Kuasa hukum PT Dwi Aneka Jaya Kemasindo Alamo D. Laiman mengatakan bank yang berbasis di London tersebut masih bersikeras menggunakan dana klaim asuransi untuk melunasi tagihannya. Adapun, kreditur lain termasuk PT Bank Mandiri (Persero) Tbk. menginginkan dana tersebut untuk mempercepat penyelesaian utang.
"Kami masih berupaya menggoyang sikap SCB, dana asuransi bisa digunakan untuk pembangunan pabrik baru guna menambah kemampuan produksi," kata Alamo, Kamis (13/10/2016).
Dia menambahkan upaya negosiasi masih terus dilakukan terhadap SCB dan Bank Mandiri sebagai kreditur pemegang hak jaminan kebendaan atau separatis tersebut. Jika dijumlah, tagihan keduanya cukup besar untuk mempengaruhi hak suara yakni mencapai Rp1,1 triliun.
Sementara itu, upaya lain sebagai pembiayaan proposal perdamaian adalah melalui investor baru. Saat ini, belum ada calon investor yang memberikan term sheet nyata kepada debitur.
Alamo mengungkapkan setidaknya terdapat enam calon investor yang masih melakukan uji tuntas (due dilligence). Salah satu calon investor tersebut merupakan rekomendasi dari Bank Mandiri.
Bank pelat merah tersebut, imbuhnya, mendukung adanya pembangunan kembali pabrik debitur yang sebelumnya terbakar. Peningkatan produksi akan berbanding lurus dengan pendapatan, sehingga pelunasan kepada para kreditur bisa semakin cepat.
Pihaknya menuturkan jika hingga batas akhir restrukturisasi sikap SCB masih tidak berubah debitur akan minta perpanjangan masa penundaan kewajiban pembayaran utang (PKPU). Jumlah hari masih akan dibicarakan dengan prinsipal.

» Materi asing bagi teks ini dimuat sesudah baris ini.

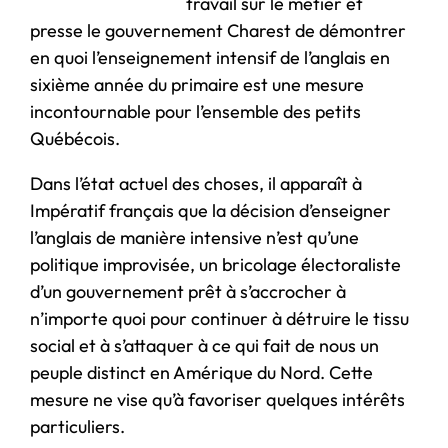
travail sur le métier et
presse le gouvernement Charest de démontrer
en quoi l’enseignement intensif de l’anglais en
sixième année du primaire est une mesure
incontournable pour l’ensemble des petits
Québécois.
Dans l’état actuel des choses, il apparaît à
Impératif français que la décision d’enseigner
l’anglais de manière intensive n’est qu’une
politique improvisée, un bricolage électoraliste
d’un gouvernement prêt à s’accrocher à
n’importe quoi pour continuer à détruire le tissu
social et à s’attaquer à ce qui fait de nous un
peuple distinct en Amérique du Nord. Cette
mesure ne vise qu’à favoriser quelques intérêts
particuliers.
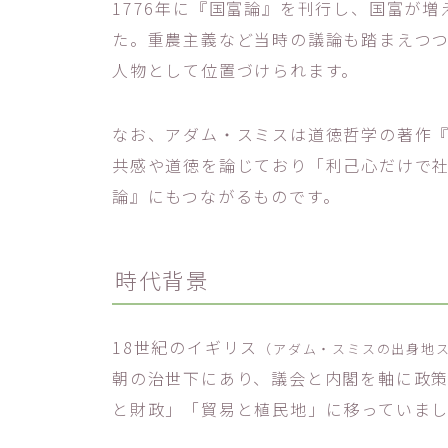
1776年に『国富論』を刊行し、国富が
た。重農主義など当時の議論も踏まえつ
人物として位置づけられます。
なお、アダム・スミスは道徳哲学の著作
共感や道徳を論じており「利己心だけで
論』にもつながるものです。
時代背景
18世紀のイギリス
（アダム・スミスの出身地
朝の治世下にあり、議会と内閣を軸に政
と財政」「貿易と植民地」に移っていま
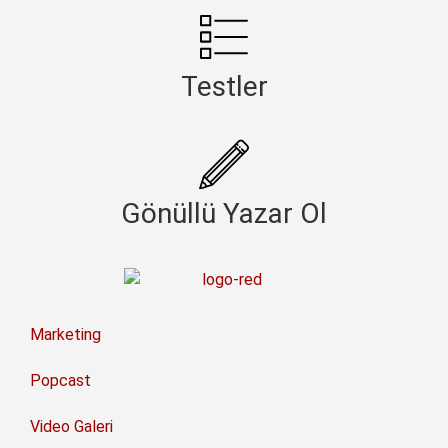
Testler
Gönüllü Yazar Ol
Marketing
Popcast
Video Galeri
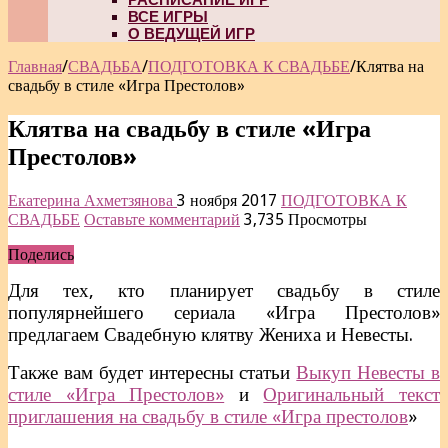
ВСЕ ИГРЫ
О ВЕДУЩЕЙ ИГР
Главная
/
СВАДЬБА
/
ПОДГОТОВКА К СВАДЬБЕ
/
Клятва на
свадьбу в стиле «Игра Престолов»
Клятва на свадьбу в стиле «Игра
Престолов»
Екатерина Ахметзянова
3 ноября 2017
ПОДГОТОВКА К
СВАДЬБЕ
Оставьте комментарий
3,735 Просмотры
Поделись
Для тех, кто планирует свадьбу в стиле
популярнейшего сериала «Игра Престолов»
предлагаем Свадебную клятву Жениха и Невесты.
Также вам будет интересны статьи
Выкуп Невесты в
стиле «Игра Престолов»
и
Оригинальный текст
приглашения на свадьбу в стиле «Игра престолов
»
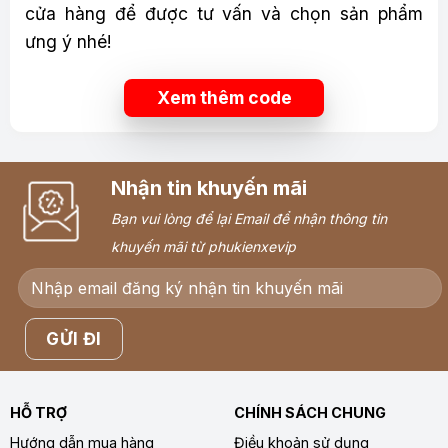
cửa hàng để được tư vấn và chọn sản phẩm
ưng ý nhé!
Xem thêm code
Nhận tin khuyến mãi
Bạn vui lòng để lại Email để nhận thông tin
khuyến mãi từ phukienxevip
HỖ TRỢ
CHÍNH SÁCH CHUNG
Hướng dẫn mua hàng
Điều khoản sử dụng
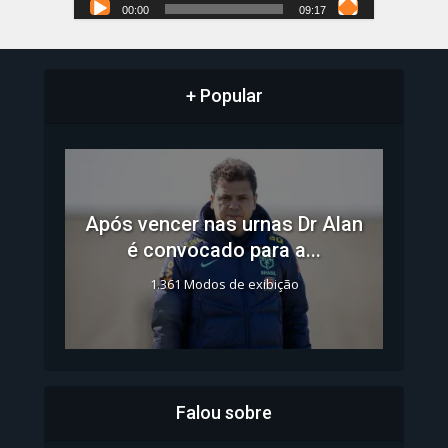
00:00
09:17
+ Popular
Após vencer nas urnas Dr Alan
é convocado para a...
1.361 Modos de exibição
Falou sobre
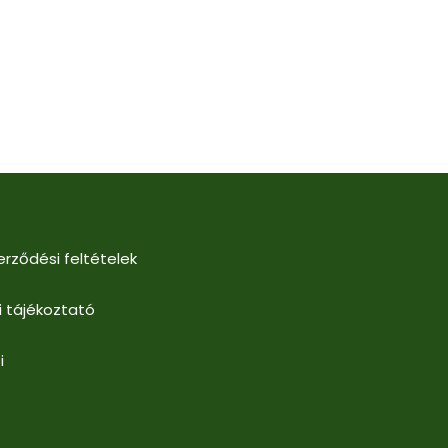
erződési feltételek
i tájékoztató
i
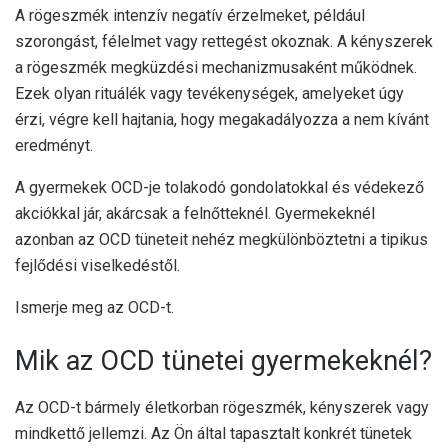
A rögeszmék intenzív negatív érzelmeket, például
szorongást, félelmet vagy rettegést okoznak. A kényszerek
a rögeszmék megküzdési mechanizmusaként működnek.
Ezek olyan rituálék vagy tevékenységek, amelyeket úgy
érzi, végre kell hajtania, hogy megakadályozza a nem kívánt
eredményt.
A gyermekek OCD-je tolakodó gondolatokkal és védekező
akciókkal jár, akárcsak a felnőtteknél. Gyermekeknél
azonban az OCD tüneteit nehéz megkülönböztetni a tipikus
fejlődési viselkedéstől.
Ismerje meg az OCD-t.
Mik az OCD tünetei gyermekeknél?
Az OCD-t bármely életkorban rögeszmék, kényszerek vagy
mindkettő jellemzi. Az Ön által tapasztalt konkrét tünetek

Perusahaan berkode emiten DAJK itu telah mengasuransikan pabriknya kepada Asuransi Tokio Marine Indonesia (ATMI) dengan nilai pertanggungan maksimal mencapai Rp258,16 miliar. Posisi SCB sebagai tertanggung menjadikan klaim asuransi tersebut langsung masuk ke rekening bank tanpa melalui debitur.

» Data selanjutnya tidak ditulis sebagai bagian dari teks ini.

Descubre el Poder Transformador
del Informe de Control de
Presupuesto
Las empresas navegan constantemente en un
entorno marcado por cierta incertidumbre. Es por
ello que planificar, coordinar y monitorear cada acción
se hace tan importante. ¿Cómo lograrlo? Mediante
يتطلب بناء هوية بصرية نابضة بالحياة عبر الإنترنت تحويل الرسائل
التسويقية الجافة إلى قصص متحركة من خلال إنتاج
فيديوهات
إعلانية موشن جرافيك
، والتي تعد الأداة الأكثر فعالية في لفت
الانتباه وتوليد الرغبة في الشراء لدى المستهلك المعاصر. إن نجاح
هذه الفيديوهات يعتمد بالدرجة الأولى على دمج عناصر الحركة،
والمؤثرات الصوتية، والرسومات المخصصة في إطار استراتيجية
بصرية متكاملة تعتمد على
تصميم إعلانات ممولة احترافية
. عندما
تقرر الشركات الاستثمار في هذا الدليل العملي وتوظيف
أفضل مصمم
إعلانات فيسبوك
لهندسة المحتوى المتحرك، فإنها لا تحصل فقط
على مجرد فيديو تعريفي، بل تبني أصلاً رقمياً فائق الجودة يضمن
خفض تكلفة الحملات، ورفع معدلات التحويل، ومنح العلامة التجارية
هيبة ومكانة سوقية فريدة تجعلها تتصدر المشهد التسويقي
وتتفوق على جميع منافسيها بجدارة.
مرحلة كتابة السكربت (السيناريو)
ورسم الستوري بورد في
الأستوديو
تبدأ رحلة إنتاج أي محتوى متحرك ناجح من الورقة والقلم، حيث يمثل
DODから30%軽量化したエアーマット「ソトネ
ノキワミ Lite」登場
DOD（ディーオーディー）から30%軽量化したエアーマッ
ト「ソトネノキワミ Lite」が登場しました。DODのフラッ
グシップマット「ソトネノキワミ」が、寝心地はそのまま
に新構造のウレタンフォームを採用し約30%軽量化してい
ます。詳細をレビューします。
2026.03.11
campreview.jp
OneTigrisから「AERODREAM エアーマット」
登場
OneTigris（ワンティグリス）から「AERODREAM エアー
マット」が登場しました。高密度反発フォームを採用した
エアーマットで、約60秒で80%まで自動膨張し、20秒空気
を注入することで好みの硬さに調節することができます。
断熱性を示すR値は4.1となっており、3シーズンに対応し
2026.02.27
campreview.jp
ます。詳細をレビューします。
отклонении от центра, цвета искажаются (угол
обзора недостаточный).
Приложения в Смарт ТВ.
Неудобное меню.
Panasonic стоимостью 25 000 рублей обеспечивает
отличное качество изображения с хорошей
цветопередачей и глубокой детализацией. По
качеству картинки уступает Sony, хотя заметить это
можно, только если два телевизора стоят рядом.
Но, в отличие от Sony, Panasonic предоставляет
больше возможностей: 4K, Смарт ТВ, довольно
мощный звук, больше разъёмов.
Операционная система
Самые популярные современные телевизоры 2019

"Kami sendiri ingin perusahaan ini terus jalan tidak pailit, negosiasi akan dilakukan sampai tercapai perdamaian," ujarnya.
Dalam perjanjian perdamaian, debitur akan membayar 40% dari total kreditur separatis terlebih dahulu jika tidak mendapatkan dana hasil klaim asuransi. Tenor pembayarannya mencapai enam tahun dengan permintaan masa jeda (grace period) selama dua tahun.
Pembayaran tersebut, lanjutnya, akan menggunakan skema cash waterfall. Sementara, 60% sisa utang akan diselesaikan selama delapan tahun setelah pembayaran sebelumnya lunas.
Dalam kesempatan yang sama, salah satu pengurus PKPU DAJK Charles Pandjaitan mengatakan debitur masih berkesempatan untuk mengubah kembali proposal perdamaian. Adapun, jadwal pembahasannya pada 19 Oktober 2016.
"Kreditur lain memilih untuk bersikap menunggu proposal yang terbaik," kata Charles.
Dia menuturkan pemungutan suara atas proposal perdamaian akan dilakukan pada 24 Oktober 2016. Nasib DAJK akan ditentukan selang dua hari kemudian saat rapat permusyawaratan majelis hakim, untuk damai, perpanjangan, atau pailit.